In addition, mDL deletion may be needed when an mDL holder wants to transfer an mDL to a new device, when a person moves to another jurisdiction, or when a person dies. 

Issuing Authorities should weigh the benefits and challenges associated with a remote delete (or suspension) capability when considering its implementation (see Appendix A).

An mDL holder must have the capability to delete activity log information (as defined in section 4.4) the mDL holder may previously have elected to maintain. It is recommended that this capability allows selective deletion (i.e. specific log entries, rather than only an “all or nothing” option).

さらに、mDLの削除は、mDL保持者が新しいデバイスにmDLを移したい場合、別の管轄区域に移動する場合、またはmDL保持者が死亡した場合に必要となる可能性がある。

発行局は、リモート削除(または一時停止)機能の導入を検討する際、その利点と課題を比較検討する必要がある(付録A参照)。

mDL保持者は、mDL保持者が以前に保持することを選択した活動ログ情報(第4.4項に定義)を削除する機能を持たなければならない。この機能により、選択的な削除(すなわち、「全削除」オプションのみではなく、特定のログエントリーの削除)を可能にすることが推奨される。

mDLを含めデジタルデータを持ち主だけが制御できるようにするのは大切な一方で死亡した場合などの考慮は非常に重要です。マイナンバーカードと保険証の統合をした結果、意識のない救急患者の保険者資格の確認ができない、なんて話も聞きますが、この辺りは例外処理も含めてちゃんとプロセス設計をしておくのが大切です。

また、ログの削除に関しても選択的に削除することができるようにすべきである、などかなり細かくガイドされている感じがあります。

4.6. NO TRACKING

“Tracking” is the act of compiling information about an mDL holder and/or an mDL holder’s activity. Any stakeholder (including Issuing Authorities, technology providers, service providers and mDL verifiers) must not track mDL holders or the usage of any mDL except as required by law (e.g. when a drug store dispenses products containing ephedrine). 

「トラッキング」とは、mDL保持者および/またはmDL保持者の活動に関する情報を収集する行為を指します。いかなるステークホルダー(発行局、テクノロジープロバイダー、サービスプロバイダー、mDLベリファイアーを含む)も、法律で義務付けられている場合(ドラッグストアがエフェドリンを含む製品を調剤する場合など)を除き、mDL保持者やmDLの使用状況を追跡してはなりません。

トラッキングの禁止に関する条項ですね。法的根拠なくトラッキングしてはならない、と。 

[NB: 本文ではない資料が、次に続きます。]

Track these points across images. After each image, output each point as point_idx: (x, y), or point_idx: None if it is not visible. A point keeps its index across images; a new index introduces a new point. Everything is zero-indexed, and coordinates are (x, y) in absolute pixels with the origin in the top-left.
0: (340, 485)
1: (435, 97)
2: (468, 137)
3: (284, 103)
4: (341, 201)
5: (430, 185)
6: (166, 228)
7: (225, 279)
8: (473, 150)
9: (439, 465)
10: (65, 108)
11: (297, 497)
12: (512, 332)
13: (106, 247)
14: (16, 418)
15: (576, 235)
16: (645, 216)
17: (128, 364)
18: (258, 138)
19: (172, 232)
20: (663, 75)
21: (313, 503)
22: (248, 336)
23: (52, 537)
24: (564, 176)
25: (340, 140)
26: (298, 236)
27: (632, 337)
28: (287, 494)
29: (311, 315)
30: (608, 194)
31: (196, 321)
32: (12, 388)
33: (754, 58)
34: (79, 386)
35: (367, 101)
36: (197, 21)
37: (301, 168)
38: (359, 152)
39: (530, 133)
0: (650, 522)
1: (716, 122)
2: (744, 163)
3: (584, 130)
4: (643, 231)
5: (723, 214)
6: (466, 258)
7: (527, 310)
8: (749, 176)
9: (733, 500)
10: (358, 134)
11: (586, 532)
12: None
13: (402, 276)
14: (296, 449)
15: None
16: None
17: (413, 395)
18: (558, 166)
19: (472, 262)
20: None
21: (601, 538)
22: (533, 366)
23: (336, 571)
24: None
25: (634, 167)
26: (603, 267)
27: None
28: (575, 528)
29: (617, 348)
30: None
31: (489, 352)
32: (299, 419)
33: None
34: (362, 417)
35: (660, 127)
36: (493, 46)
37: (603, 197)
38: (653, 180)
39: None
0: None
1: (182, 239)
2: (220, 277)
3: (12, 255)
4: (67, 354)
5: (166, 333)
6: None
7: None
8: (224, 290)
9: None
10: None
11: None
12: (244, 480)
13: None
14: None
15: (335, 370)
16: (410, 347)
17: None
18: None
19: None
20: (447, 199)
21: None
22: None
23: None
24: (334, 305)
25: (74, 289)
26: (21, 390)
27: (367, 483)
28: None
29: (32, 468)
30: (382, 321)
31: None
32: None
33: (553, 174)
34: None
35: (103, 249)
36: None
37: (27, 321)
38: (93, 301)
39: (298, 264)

Tracking by an mDL verifier can be performed as soon as two different mDL transactions can be linked to each other. This can be countered by designing the solution to maximize anonymity (“characteristic of information that does not permit a personally identifiable information principal to be identified directly or indirectly”, from ISO/IEC 29100) and to maximize unlinkability. Anonymity can be hampered by metadata that may be associated with multiple mDL transactions, e.g. hardware or network addresses, long-term public keys, or session tokens. Consequently, Issuing Authorities must minimize the sharing of static or long-lived metadata. 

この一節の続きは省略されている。